Big problem with regular expression in Lex (lexical analyzer)
- by Nazgulled
Hi,
I have some content like this:
author = "Marjan Mernik and Viljem Zumer",
title = "Implementation of multiple attribute grammar inheritance in the tool LISA",
year = 1999
author = "Manfred Broy and Martin Wirsing",
title = "Generalized
Heterogeneous Algebras and
Partial Interpretations",
year = 1983
author = "Ikuo Nakata and Masataka Sassa",
title = "L-Attributed LL(1)-Grammars are
LR-Attributed",
journal = "Information Processing Letters"
And I need to catch everything between double quotes for title.

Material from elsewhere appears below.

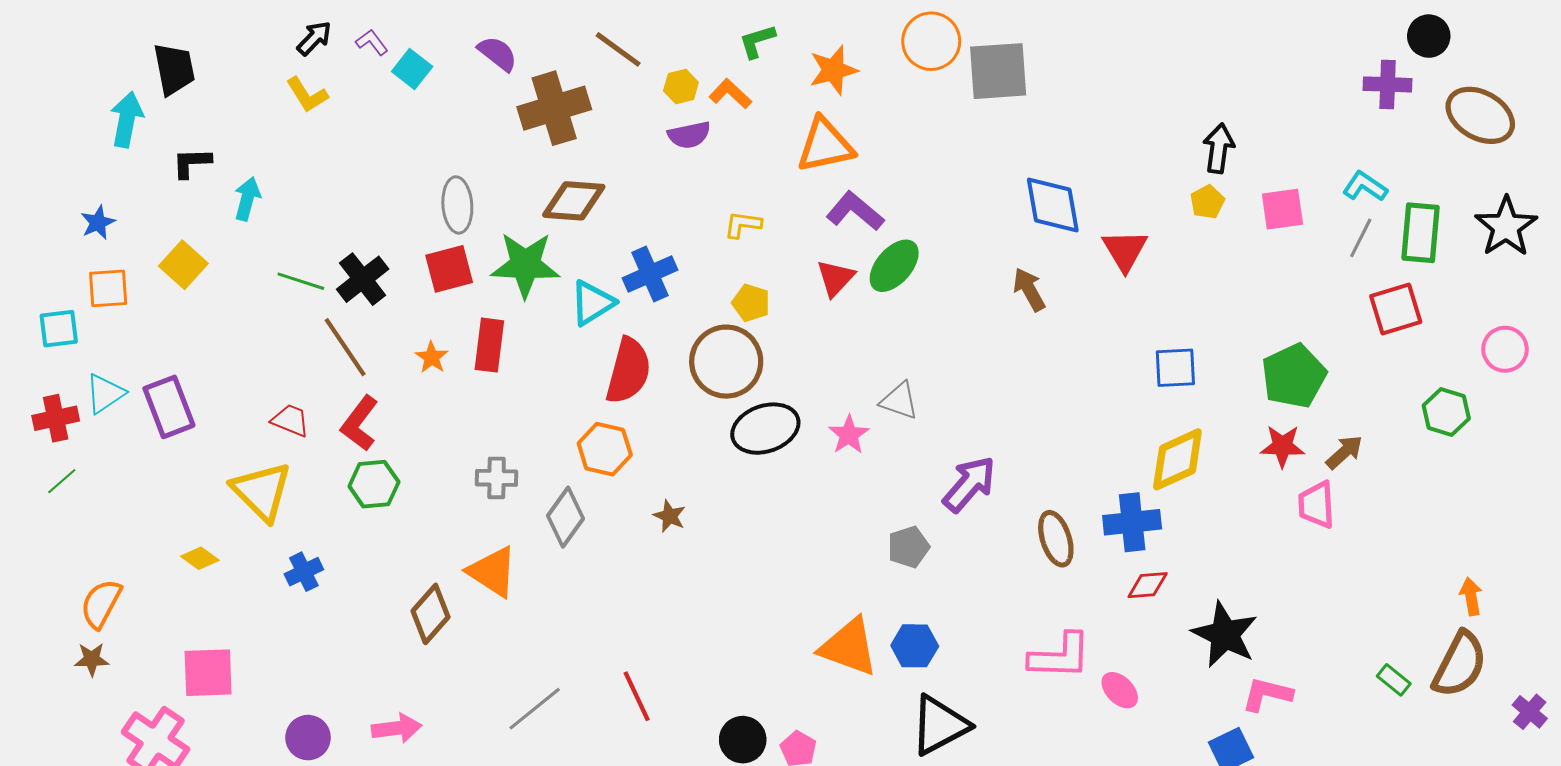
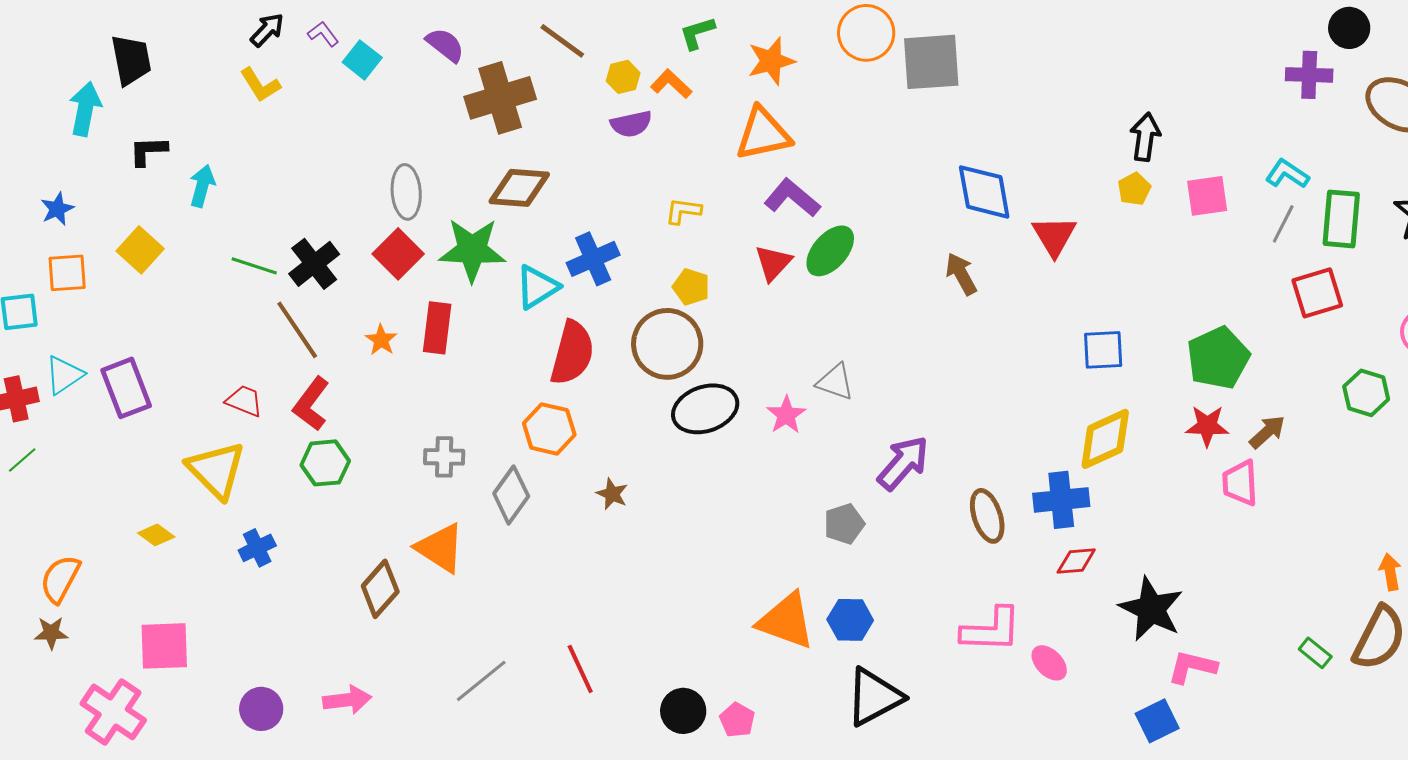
red square: (449, 269) -> (398, 254), turned -30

My first try was this:
^(" "|\t)+"title"" "*=" "*"\"".+"\","
Which catches the first example, but not the other two. The other have multiple lines and that's the problem. I though about changing to something with \n somewhere to allow multiple lines, like this:
^(" "|\t)+"title"" "*=" "*"\""(.|\n)+"\","
But this doesn't help, instead, it catches everything.
Than I though, "what I want is between double quotes, what if I catch everything until I find another " followed by ,? This way I could know if I was at the end of the title or not, no matter the number of lines, like this:
^(" "|\t)+"title"" "*=" "*"\""[^"\""]+","
But this has another problem... The example above doesn't have it, but the double quote symbol (") can be in between the title declaration. For instance:
title = "aaaaaaa \"X bbbbbb",
And yes, it will always be preceded by a backslash (\).
Any suggestions to fix this regexp?